▸ **Supplied entries**
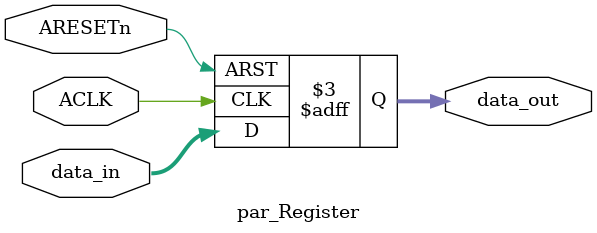
<source format=sv>
module par_Register(
ACLK,ARESETn,data_in,data_out
);
// parameter
parameter WIDTH = 4;
input ACLK;
input ARESETn;
input [WIDTH-1:0] data_in;
output logic [WIDTH-1:0] data_out;

always_ff @(posedge ACLK or negedge ARESETn)
begin
if (~ARESETn)
    data_out <= {WIDTH{1'b0}};
else
    data_out <= data_in;
end
endmodule

</source>
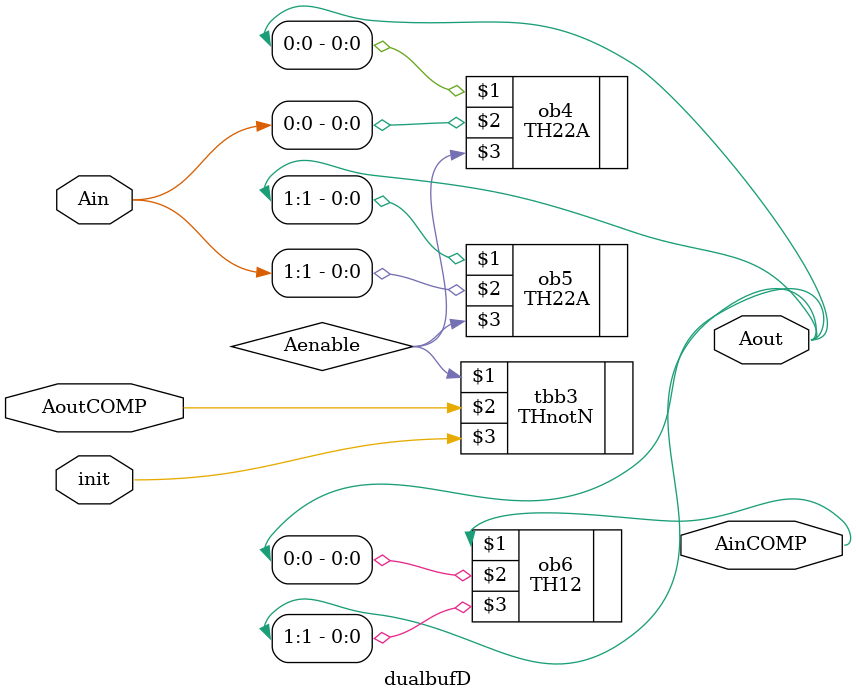
<source format=v>
`timescale 10ps / 1ps

module dualbufD(output [1:0] Aout, input AoutCOMP, input [1:0] Ain, output AinCOMP, input init);

// 2D array node
THnotN  tbb3(Aenable, AoutCOMP, init);
TH22A  ob4 (Aout[0], Ain[0], Aenable);
TH22A  ob5 (Aout[1], Ain[1], Aenable);
TH12  ob6 (AinCOMP, Aout[0], Aout[1]);

endmodule

</source>
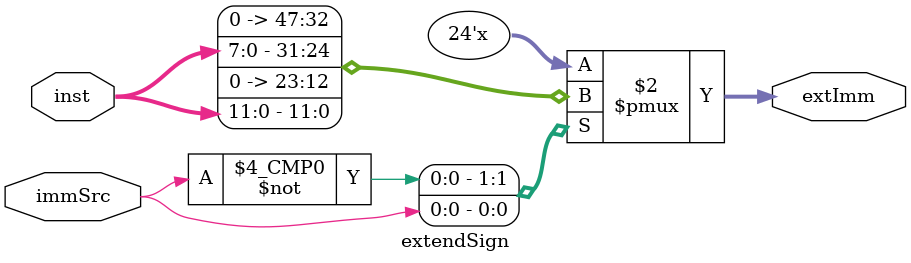
<source format=sv>
module extendSign (input logic [11:0] inst, input logic  immSrc, output logic [23:0] extImm);


	always_comb
		case(immSrc)
			// 8-bit unsigned immediate
			1'b0: extImm = {16'b0, inst[7:0]};
			// 12-bit unsigned immediate
			1'b1: extImm = {20'b0, inst[11:0]};
			
		default: extImm = 24'bx; // undefined
	endcase
endmodule 
</source>
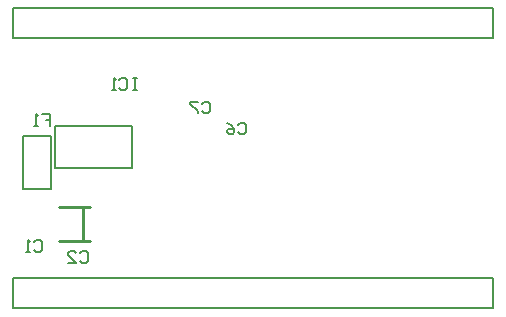
<source format=gbo>
G04 Layer_Color=32896*
%FSLAX25Y25*%
%MOIN*%
G70*
G01*
G75*
%ADD23C,0.00787*%
%ADD274C,0.01000*%
%ADD275C,0.00800*%
D23*
X2000Y92000D02*
Y102000D01*
Y92000D02*
X162000D01*
X2000Y102000D02*
X154500D01*
X162000Y92000D02*
Y102000D01*
X154500D02*
X162000D01*
X2000Y2000D02*
Y12000D01*
Y2000D02*
X162000D01*
X2000Y12000D02*
X154500D01*
X162000Y2000D02*
Y12000D01*
X154500D02*
X162000D01*
X5118Y41831D02*
X14567D01*
X5118D02*
Y59547D01*
X9843D01*
X14567Y41831D02*
Y59547D01*
X9843D02*
X14567D01*
X43307Y78739D02*
X41995D01*
X42651D01*
Y74803D01*
X43307D01*
X41995D01*
X37404Y78083D02*
X38059Y78739D01*
X39371D01*
X40027Y78083D01*
Y75459D01*
X39371Y74803D01*
X38059D01*
X37404Y75459D01*
X36092Y74803D02*
X34780D01*
X35436D01*
Y78739D01*
X36092Y78083D01*
X64856Y70222D02*
X65512Y70877D01*
X66824D01*
X67479Y70222D01*
Y67598D01*
X66824Y66942D01*
X65512D01*
X64856Y67598D01*
X63544Y70877D02*
X60920D01*
Y70222D01*
X63544Y67598D01*
Y66942D01*
X77056Y63222D02*
X77712Y63877D01*
X79024D01*
X79680Y63222D01*
Y60598D01*
X79024Y59942D01*
X77712D01*
X77056Y60598D01*
X73120Y63877D02*
X74432Y63222D01*
X75744Y61910D01*
Y60598D01*
X75088Y59942D01*
X73776D01*
X73120Y60598D01*
Y61254D01*
X73776Y61910D01*
X75744D01*
X24256Y20522D02*
X24912Y21178D01*
X26224D01*
X26880Y20522D01*
Y17898D01*
X26224Y17242D01*
X24912D01*
X24256Y17898D01*
X20320Y17242D02*
X22944D01*
X20320Y19865D01*
Y20522D01*
X20976Y21178D01*
X22288D01*
X22944Y20522D01*
X8956Y24122D02*
X9612Y24778D01*
X10924D01*
X11580Y24122D01*
Y21498D01*
X10924Y20842D01*
X9612D01*
X8956Y21498D01*
X7644Y20842D02*
X6332D01*
X6988D01*
Y24778D01*
X7644Y24122D01*
X11556Y66677D02*
X14179D01*
Y64710D01*
X12868D01*
X14179D01*
Y62742D01*
X10244D02*
X8932D01*
X9588D01*
Y66677D01*
X10244Y66022D01*
D274*
X25122Y24520D02*
Y35520D01*
X17323Y35618D02*
X27421D01*
X17323Y24422D02*
X27421D01*
D275*
X15840Y48909D02*
Y62909D01*
Y48909D02*
X41640D01*
X15840Y62909D02*
X41640D01*
Y48909D02*
Y62909D01*
M02*

</source>
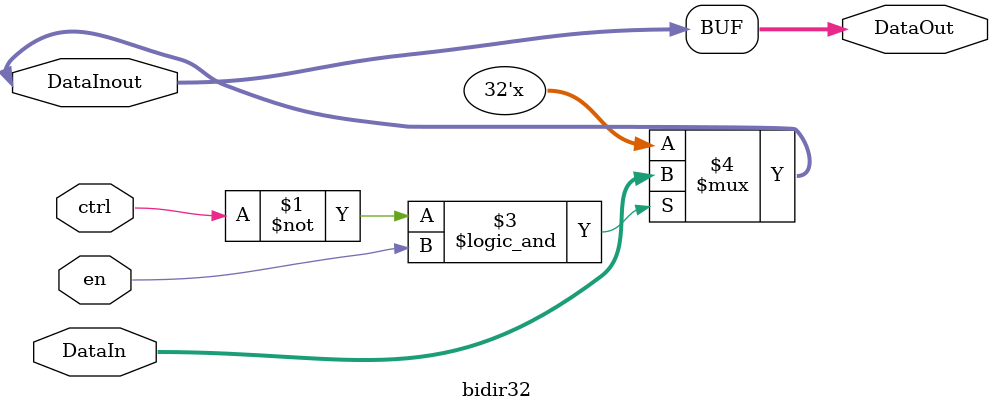
<source format=v>
`timescale 1ns / 1ps
module bidir32(ctrl,en,DataIn,DataOut,DataInout);
input ctrl,en;
input [31:0]DataIn;
output [31:0]DataOut;
inout [31:0]DataInout;
assign DataOut=DataInout;
assign DataInout=((ctrl==1'b0)&&(en==1'b1))?DataIn:32'hzzzzzzzz;
endmodule

</source>
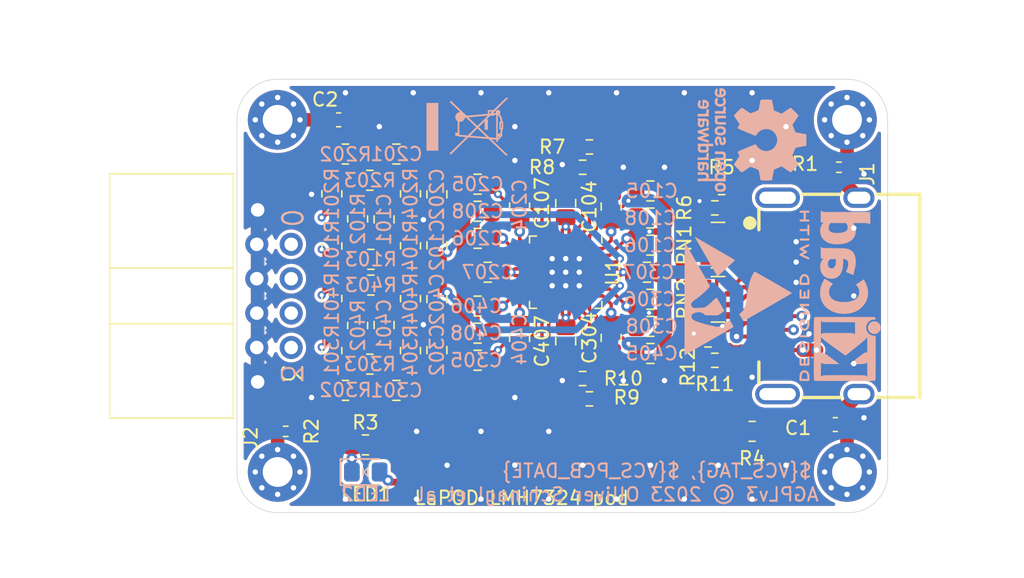
<source format=kicad_pcb>
(kicad_pcb (version 20221018) (generator pcbnew)

  (general
    (thickness 1.6)
  )

  (paper "A5")
  (title_block
    (title "LaPOD LMH7324 pod")
    (company "Sergey Petrukhin, Peter Lampe, Nikki Smith & Olliver Schinagl")
    (comment 1 "AGPLv3 © 2023 Olliver Schinagl et al")
  )

  (layers
    (0 "F.Cu" signal)
    (1 "In1.Cu" signal)
    (2 "In2.Cu" signal)
    (31 "B.Cu" signal)
    (32 "B.Adhes" user "B.Adhesive")
    (33 "F.Adhes" user "F.Adhesive")
    (34 "B.Paste" user)
    (35 "F.Paste" user)
    (36 "B.SilkS" user "B.Silkscreen")
    (37 "F.SilkS" user "F.Silkscreen")
    (38 "B.Mask" user)
    (39 "F.Mask" user)
    (40 "Dwgs.User" user "User.Drawings")
    (41 "Cmts.User" user "User.Comments")
    (42 "Eco1.User" user "User.Eco1")
    (43 "Eco2.User" user "User.Eco2")
    (44 "Edge.Cuts" user)
    (45 "Margin" user)
    (46 "B.CrtYd" user "B.Courtyard")
    (47 "F.CrtYd" user "F.Courtyard")
    (48 "B.Fab" user)
    (49 "F.Fab" user)
    (50 "User.1" user)
    (51 "User.2" user)
    (52 "User.3" user)
    (53 "User.4" user)
    (54 "User.5" user)
    (55 "User.6" user)
    (56 "User.7" user)
    (57 "User.8" user)
    (58 "User.9" user)
  )

  (setup
    (stackup
      (layer "F.SilkS" (type "Top Silk Screen"))
      (layer "F.Paste" (type "Top Solder Paste"))
      (layer "F.Mask" (type "Top Solder Mask") (thickness 0.01))
      (layer "F.Cu" (type "copper") (thickness 0.035))
      (layer "dielectric 1" (type "prepreg") (thickness 0.1) (material "FR4") (epsilon_r 4.5) (loss_tangent 0.02))
      (layer "In1.Cu" (type "copper") (thickness 0.035))
      (layer "dielectric 2" (type "core") (thickness 1.24) (material "FR4") (epsilon_r 4.5) (loss_tangent 0.02))
      (layer "In2.Cu" (type "copper") (thickness 0.035))
      (layer "dielectric 3" (type "prepreg") (thickness 0.1) (material "FR4") (epsilon_r 4.5) (loss_tangent 0.02))
      (layer "B.Cu" (type "copper") (thickness 0.035))
      (layer "B.Mask" (type "Bottom Solder Mask") (thickness 0.01))
      (layer "B.Paste" (type "Bottom Solder Paste"))
      (layer "B.SilkS" (type "Bottom Silk Screen"))
      (copper_finish "None")
      (dielectric_constraints no)
    )
    (pad_to_mask_clearance 0)
    (aux_axis_origin 105 60)
    (grid_origin 105 60)
    (pcbplotparams
      (layerselection 0x00010fc_ffffffff)
      (plot_on_all_layers_selection 0x0000000_00000000)
      (disableapertmacros false)
      (usegerberextensions false)
      (usegerberattributes true)
      (usegerberadvancedattributes true)
      (creategerberjobfile true)
      (dashed_line_dash_ratio 12.000000)
      (dashed_line_gap_ratio 3.000000)
      (svgprecision 4)
      (plotframeref false)
      (viasonmask false)
      (mode 1)
      (useauxorigin false)
      (hpglpennumber 1)
      (hpglpenspeed 20)
      (hpglpendiameter 15.000000)
      (dxfpolygonmode true)
      (dxfimperialunits true)
      (dxfusepcbnewfont true)
      (psnegative false)
      (psa4output false)
      (plotreference true)
      (plotvalue true)
      (plotinvisibletext false)
      (sketchpadsonfab false)
      (subtractmaskfromsilk false)
      (outputformat 1)
      (mirror false)
      (drillshape 1)
      (scaleselection 1)
      (outputdirectory "")
    )
  )

  (net 0 "")
  (net 1 "GND")
  (net 2 "Earth")
  (net 3 "+2V5")
  (net 4 "-2V5")
  (net 5 "Net-(C101-Pad1)")
  (net 6 "Net-(U1A-+)")
  (net 7 "VREF")
  (net 8 "Net-(C201-Pad1)")
  (net 9 "Net-(U1B-+)")
  (net 10 "Net-(C301-Pad1)")
  (net 11 "Net-(U1C-+)")
  (net 12 "Net-(C401-Pad1)")
  (net 13 "Net-(U1D-+)")
  (net 14 "Net-(J1-D2+)")
  (net 15 "Net-(J1-D2-)")
  (net 16 "Net-(J1-D1+)")
  (net 17 "Net-(J1-D1-)")
  (net 18 "Net-(J1-D0+)")
  (net 19 "Net-(J1-D0-)")
  (net 20 "Net-(J1-CK+)")
  (net 21 "Net-(J1-CK-)")
  (net 22 "Net-(J1-HPD)")
  (net 23 "IN0")
  (net 24 "IN1")
  (net 25 "IN2")
  (net 26 "IN3")
  (net 27 "Net-(R101-Pad1)")
  (net 28 "Net-(R201-Pad1)")
  (net 29 "Net-(R301-Pad1)")
  (net 30 "Net-(R401-Pad1)")
  (net 31 "OUT0-")
  (net 32 "OUT0+")
  (net 33 "OUT1-")
  (net 34 "OUT1+")
  (net 35 "OUT2-")
  (net 36 "OUT2+")
  (net 37 "OUT3-")
  (net 38 "OUT3+")
  (net 39 "+4V")
  (net 40 "Net-(LED1-K)")

  (footprint "Resistor_SMD:R_0805_2012Metric_Pad1.20x1.40mm_HandSolder" (layer "F.Cu") (at 90.875 59.2))

  (footprint "Capacitor_SMD:C_0805_2012Metric_Pad1.18x1.45mm_HandSolder" (layer "F.Cu") (at 98.75 64.75 180))

  (footprint "Capacitor_SMD:C_0603_1608Metric_Pad1.08x0.95mm_HandSolder" (layer "F.Cu") (at 88.5 47 180))

  (footprint "Resistor_SMD:R_0805_2012Metric_Pad1.20x1.40mm_HandSolder" (layer "F.Cu") (at 89 66.975 180))

  (footprint "Capacitor_SMD:C_0805_2012Metric_Pad1.18x1.45mm_HandSolder" (layer "F.Cu") (at 92.7625 49.525))

  (footprint "Resistor_SMD:R_Array_Convex_4x0603" (layer "F.Cu") (at 116.4875 60.25))

  (footprint "Capacitor_SMD:C_0805_2012Metric_Pad1.18x1.45mm_HandSolder" (layer "F.Cu") (at 108.6 53.4 90))

  (footprint "Resistor_SMD:R_0603_1608Metric" (layer "F.Cu") (at 116.25 64.753937))

  (footprint "Resistor_SMD:R_0805_2012Metric_Pad1.20x1.40mm_HandSolder" (layer "F.Cu") (at 119 70 180))

  (footprint "Capacitor_SMD:C_0805_2012Metric_Pad1.18x1.45mm_HandSolder" (layer "F.Cu") (at 95.75 56.2625 -90))

  (footprint "Resistor_SMD:R_0603_1608Metric" (layer "F.Cu") (at 115.75 63.25 180))

  (footprint "Capacitor_SMD:C_0805_2012Metric_Pad1.18x1.45mm_HandSolder" (layer "F.Cu") (at 95.75 52.5 90))

  (footprint "Capacitor_SMD:C_0805_2012Metric_Pad1.18x1.45mm_HandSolder" (layer "F.Cu") (at 111.5 60.25 180))

  (footprint "MountingHole:MountingHole_2.2mm_M2_Pad_Via" (layer "F.Cu") (at 126 73 -90))

  (footprint "Resistor_SMD:R_0402_1005Metric_Pad0.72x0.64mm_HandSolder" (layer "F.Cu") (at 84.5975 70 180))

  (footprint "Resistor_SMD:R_0805_2012Metric_Pad1.20x1.40mm_HandSolder" (layer "F.Cu") (at 90.475 71))

  (footprint "Capacitor_SMD:C_0805_2012Metric_Pad1.18x1.45mm_HandSolder" (layer "F.Cu") (at 98.75 60.75))

  (footprint "Resistor_SMD:R_0805_2012Metric_Pad1.20x1.40mm_HandSolder" (layer "F.Cu") (at 90.8 51.4625))

  (footprint "Resistor_SMD:R_0805_2012Metric_Pad1.20x1.40mm_HandSolder" (layer "F.Cu") (at 93.8 64.0375 90))

  (footprint "Resistor_SMD:R_0603_1608Metric" (layer "F.Cu") (at 106.5 66.1 180))

  (footprint "Capacitor_SMD:C_0805_2012Metric_Pad1.18x1.45mm_HandSolder" (layer "F.Cu") (at 111.5 56.25 180))

  (footprint "Capacitor_SMD:C_0805_2012Metric_Pad1.18x1.45mm_HandSolder" (layer "F.Cu") (at 101.85 53.4 90))

  (footprint "Capacitor_SMD:C_0805_2012Metric_Pad1.18x1.45mm_HandSolder" (layer "F.Cu") (at 95.75 60.2375 90))

  (footprint "Resistor_SMD:R_0805_2012Metric_Pad1.20x1.40mm_HandSolder" (layer "F.Cu") (at 93.8 52.4625 -90))

  (footprint "Capacitor_SMD:C_0805_2012Metric_Pad1.18x1.45mm_HandSolder" (layer "F.Cu") (at 105.25 63.35 -90))

  (footprint "Capacitor_SMD:C_0805_2012Metric_Pad1.18x1.45mm_HandSolder" (layer "F.Cu") (at 98.75 55.75))

  (footprint "Resistor_SMD:R_0805_2012Metric_Pad1.20x1.40mm_HandSolder" (layer "F.Cu") (at 90.875 57.3))

  (footprint "Capacitor_SMD:C_0805_2012Metric_Pad1.18x1.45mm_HandSolder" (layer "F.Cu") (at 91.85 54.35 -90))

  (footprint "Capacitor_SMD:C_0603_1608Metric_Pad1.08x0.95mm_HandSolder" (layer "F.Cu") (at 125.1375 69.5))

  (footprint "MountingHole:MountingHole_2.2mm_M2_Pad_Via" (layer "F.Cu") (at 84 73 -90))

  (footprint "Resistor_SMD:R_0805_2012Metric_Pad1.20x1.40mm_HandSolder" (layer "F.Cu") (at 89.9 62.1875 90))

  (footprint "Capacitor_SMD:C_0805_2012Metric_Pad1.18x1.45mm_HandSolder" (layer "F.Cu") (at 108.6 63.1 -90))

  (footprint "Resistor_SMD:R_0805_2012Metric_Pad1.20x1.40mm_HandSolder" (layer "F.Cu") (at 88 60.1875 90))

  (footprint "Capacitor_SMD:C_0805_2012Metric_Pad1.18x1.45mm_HandSolder" (layer "F.Cu") (at 105.25 53.15 90))

  (footprint "Capacitor_SMD:C_0805_2012Metric_Pad1.18x1.45mm_HandSolder" (layer "F.Cu") (at 111.5 64.25))

  (footprint "Resistor_SMD:R_0603_1608Metric" (layer "F.Cu") (at 107 49))

  (footprint "LCSC:HDMI-SMD_HDMI-19PIN-043" (layer "F.Cu") (at 123.5 60 90))

  (footprint "Capacitor_SMD:C_0805_2012Metric_Pad1.18x1.45mm_HandSolder" (layer "F.Cu") (at 91.85 62.15 90))

  (footprint "Capacitor_SMD:C_0805_2012Metric_Pad1.18x1.45mm_HandSolder" (layer "F.Cu") (at 98.75 51.75 180))

  (footprint "Capacitor_SMD:C_0805_2012Metric_Pad1.18x1.45mm_HandSolder" (layer "F.Cu") (at 99.5 58.25 180))

  (footprint "Capacitor_SMD:C_0805_2012Metric_Pad1.18x1.45mm_HandSolder" (layer "F.Cu") (at 92.7625 66.975))

  (footprint "Resistor_SMD:R_Array_Convex_4x0603" (layer "F.Cu") (at 116.4875 56.25))

  (footprint "Capacitor_SMD:C_0805_2012Metric_Pad1.18x1.45mm_HandSolder" (layer "F.Cu") (at 98.75 62.75))

  (footprint "Resistor_SMD:R_0805_2012Metric_Pad1.20x1.40mm_HandSolder" (layer "F.Cu") (at 90.8 65.0375))

  (footprint "Capacitor_SMD:C_0805_2012Metric_Pad1.18x1.45mm_HandSolder" (layer "F.Cu") (at 101.85 63.1 -90))

  (footprint "Capacitor_SMD:C_0805_2012Metric_Pad1.18x1.45mm_HandSolder" (layer "F.Cu") (at 111.5 62.25 180))

  (footprint "Resistor_SMD:R_0805_2012Metric_Pad1.20x1.40mm_HandSolder" (layer "F.Cu") (at 88 52.4625 -90))

  (footprint "Resistor_SMD:R_0805_2012Metric_Pad1.20x1.40mm_HandSolder" (layer "F.Cu") (at 93.8 56.3 90))

  (footprint "Capacitor_SMD:C_0805_2012Metric_Pad1.18x1.45mm_HandSolder" (layer "F.Cu") (at 111.5 54.25 180))

  (footprint "Capacitor_SMD:C_0805_2012Metric_Pad1.18x1.45mm_HandSolder" (layer "F.Cu") (at 98.75 53.75))

  (footprint "Resistor_SMD:R_0805_2012Metric_Pad1.20x1.40mm_HandSolder" (layer "F.Cu") (at 93.8 60.2 -90))

  (footprint "LED_SMD:LED_0805_2012Metric_Pad1.15x1.40mm_HandSolder" (layer "F.Cu") (at 90.5 73))

  (footprint "MountingHole:MountingHole_2.2mm_M2_Pad_Via" (layer "F.Cu") (at 84 47 -90))

  (footprint "Resistor_SMD:R_0805_2012Metric_Pad1.20x1.40mm_HandSolder" (layer "F.Cu")
    (tstamp c7e1d12a-d64e-486e-96ef-940d0c7a0322)
    (at 88 64.0375 90)
    (descr "Resistor SMD 0805 (2012 Metric), square (rectangular) end terminal, IPC_7351 nominal with elongated pad for handsoldering. (Body size source: IPC-SM-782 page 72, https://www.pcb-3d.com/wordpress/wp-content/uploads/ipc-sm-782a
... [719204 chars truncated]
</source>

▸ **Aim of the task**
Tell how many lines above include the word "ctrl". Give the number alone.

▸ **Completed exercise**
3